# WHAT YOU SHOULD DO
The job is to output each record exactly as it stands, pictures excluded.

-=-=-=-=-

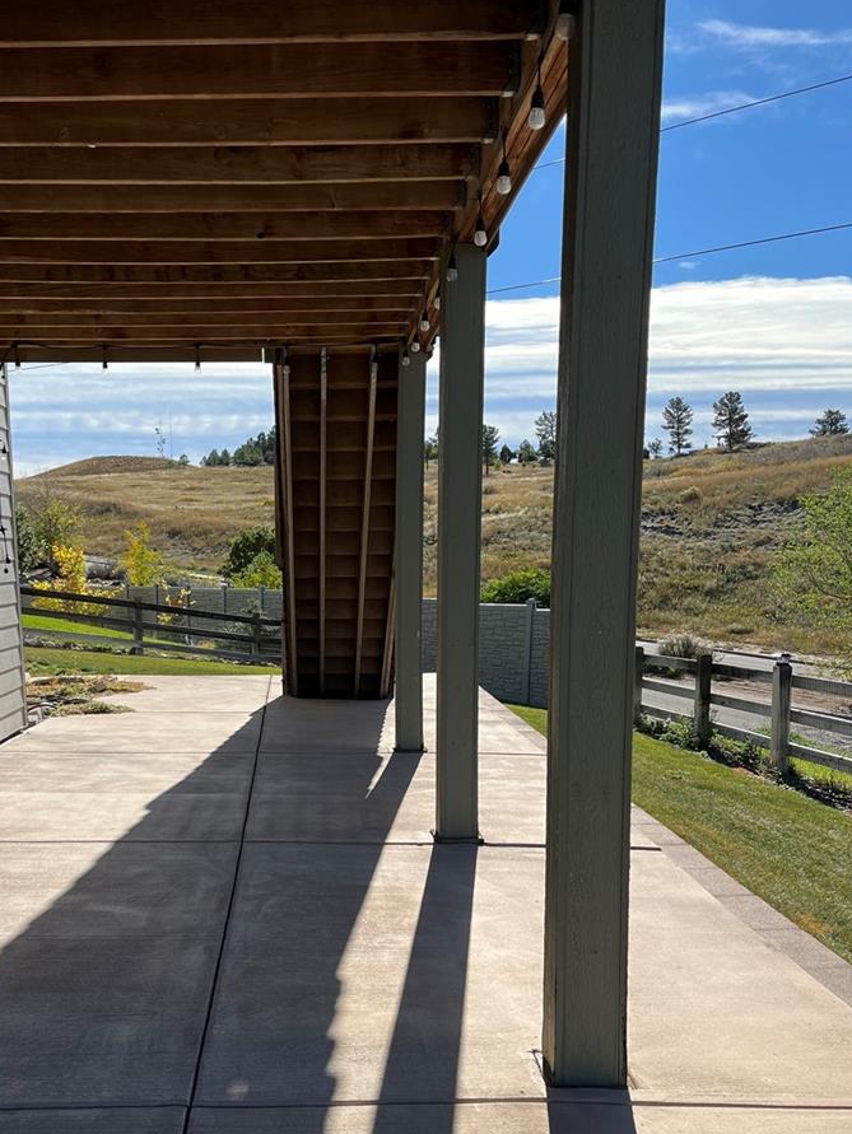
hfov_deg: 40.5
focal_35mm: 35
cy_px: 739
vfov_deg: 51.8
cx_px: 339
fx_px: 1148
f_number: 1.6
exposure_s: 1/3413
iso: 50
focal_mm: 5.1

-=-=-=-=-

# ANSWER BELOW
hfov_deg: 40.5
focal_35mm: 35
cy_px: 739
vfov_deg: 51.8
cx_px: 339
fx_px: 1148
f_number: 1.6
exposure_s: 1/3413
iso: 50
focal_mm: 5.1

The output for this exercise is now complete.